Major social media platforms failing to keep LGBTQ+ people safe online, study shows
All the major platforms are failing to protect LGBTQ+ people from potential harm, GLAAD’s annual report into social media safety has found.
The LGBTQ+ media advocacy organisation released its fourth Social Media Safety Index (SMSI) report on Tuesday (21 May), with TikTok earning a D+, while YouTube, X/Twitter and Meta’s Facebook, Instagram and Threads were handed an F for the third consecutive year.
Three social media platforms showed some improvements since last year while others have fallen further down the rankings:
- TikTok: D+ 67 per cent (+10 points from 2023)
- Facebook: F 58 (-3)
- Instagram: F 58 (-5)
- YouTube: F 58 (+4)
- Threads: F 51 (new rating)
- Twitter: F 41 (+8 points)
TikTok, which scored the highest with a D+ grade, achieved a 10-point increase on 2023 because it made “several notable improvements to its policies”, the report says.

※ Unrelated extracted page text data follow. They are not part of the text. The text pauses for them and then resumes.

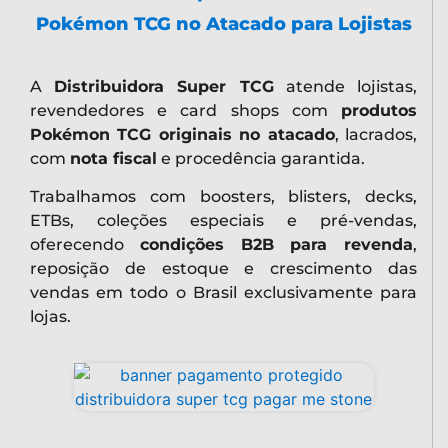
Pokémon TCG no Atacado para Lojistas
A
Distribuidora Super TCG
atende lojistas,
revendedores e card shops com
produtos
Pokémon TCG originais no atacado
, lacrados,
com
nota fiscal
e procedência garantida.
Trabalhamos com boosters, blisters, decks,
ETBs, coleções especiais e pré-vendas,
oferecendo
condições B2B para revenda
,
reposição de estoque e crescimento das
vendas em todo o Brasil exclusivamente para
lojas.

These included a revised anti-discrimination ad policy, increasing transparency for queer users regarding control over their own information, and expressly prohibiting both targeted misgendering and deadnaming – for which self-reporting is not required.
However, the SMSI noted several areas where the platform still fails to protect users and could make changes to improve its score.
“The company discloses only limited information regarding the proactive steps it takes to address wrongful demonetisation and removal of LGBTQ creators and content from ad services on the platform,” according to the report.
“TikTok also does not disclose any data showing how many pieces of content and accounts related to LGBTQ issues have been wrongfully demonetised or removed from ad services. While the company makes a public commitment to diversifying its workforce, it does not publish any data on its LGBTQ workforce.”
Despite being eight points better off than in 2023, Elon Musk’s X still scored the worst out of all the major platforms. The SMSI points out that the platform revived its misgendering and deadnaming policy after controversially scrapping it.
However, users are required to self-report instances of targeted misgendering and deadnaming, which GLAAD recommends be replaced with alternatives, including human and/or automated content moderation, to “detect content and behaviours violating these policies”.
X is also “the only platform evaluated in the SMSI that does not disclose any information on whether it has training in place that educates content moderators about the needs of LGBTQ people and other users in protected categories”.
The report continued: “To date, the company has also failed to renew its commitment to diversifying its workforce, and has not published any employment diversity data in the [past] year.”
Social media is ‘dangerously lacking enforcement’
Commenting on the findings of the report, GLAAD president and chief executive, Sarah Kate Ellis, said: “Leaders of social media companies are failing at their responsibility to make safe products. When it comes to anti-LGBTQ hate and disinformation, the industry is dangerously lacking on enforcement of current policies.
“There is a direct relationship between online harms and the hundreds of anti-LGBTQ legislative attacks, rising rates of real-world anti-LGBTQ violence and threats of violence, that social media platforms are responsible for and should act with urgency to address.”
GLAAD’s senior director of social media safety, Jenni Olson, said alongside “egregious levels of inadequately moderated anti-LGBTQ hate and disinformation”, we are seeing a “corollary problem of over-moderation of legitimate LGBTQ expression”, including “wrongful takedowns of LGBTQ accounts and creators, shadow-banning and similar suppression of LGBTQ content”.
Olson added: “Meta’s recent policy change limiting algorithmic eligibility of so-called ‘political content,’ which the company partly defines as ‘social topics that affect a group of people and/or society at large’ is especially concerning.”